The sunrise vote was a dramatic end to a tortured debate in which Majority Leader Harry Reid struggled to line up 60 votes to overcome a Republican filibuster.

The procession to the Senate had the feel of a bittersweet, Christmas Eve memorial, with Kennedy's close friends and former staffers nearly filling the galleries, his name on the tips of everyone's tongue.

"With Sen. Ted Kennedy's booming voice in our ears, with his passion in our hearts, we say, as he said, the work goes on, the cause endures," said Reid, D-Nev.

Vice President Joe Biden's motorcade lit up a nearly empty Pennsylvania Avenue at 6:30 a.m. EST as it approached the Capitol. People in dark suits lined up at security entrances.

Michigan Democrat John Dingell, at 83 the longest-serving member of the House, used two crutches to navigate the ice outside the Senate chamber as he made his way inside with his wife, Debbie, at his side.

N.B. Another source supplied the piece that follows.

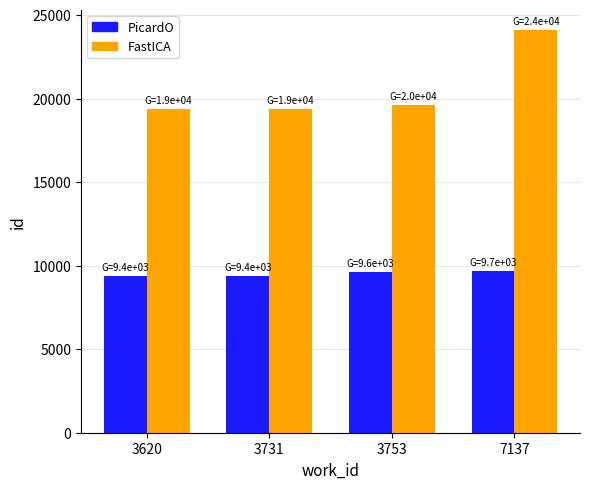

Count the number of data series in this chart.

2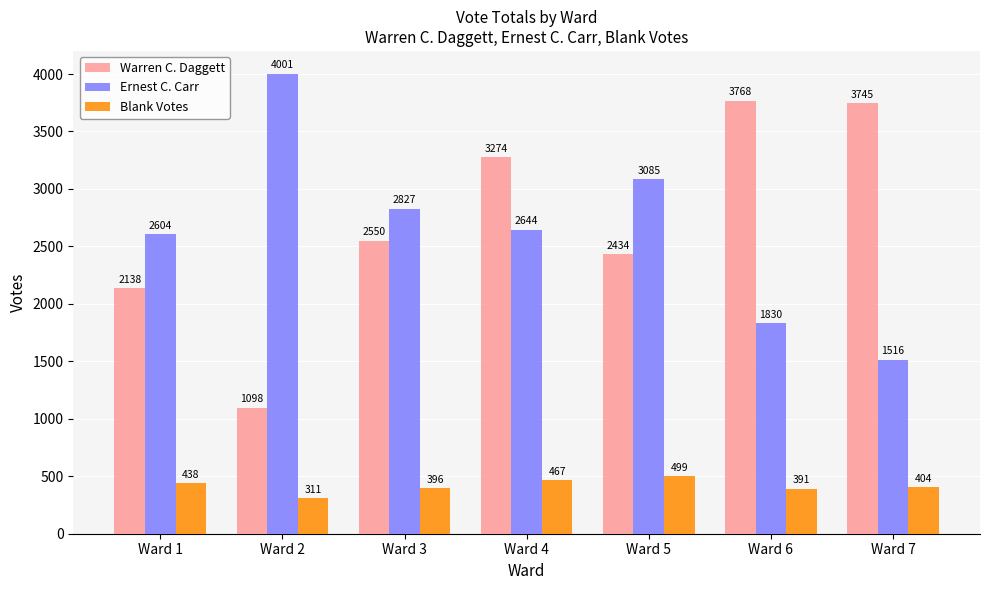

What is the average value of the Warren C. Daggett series?

2715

There was early talk about perhaps naming the eventual overhaul bill after Kennedy, Dingell or both, for their generations-long work on the issue. Dingell has introduced national health insurance legislation every Congress since succeeding his father, who died as a House member in 1955.

The galleries quickly filled with guests of senators as the lawmakers themselves trickled into the chamber and took their seats under the gaze of Kennedy's widow, Vicki, who grew tearful as the vote progressed.

"Mr. President, this is for my friend Ted Kennedy," intoned Sen. Robert C. Byrd, D-W.Va., the longest-serving member of Congress in history, as he cast his vote for the bill.

President Barack Obama, who had been mentored and endorsed by the late senator, called Vicki Kennedy with congratulations after the vote.

"Ted Kennedy is up there smiling," said Sen. John Kerry, D-Mass.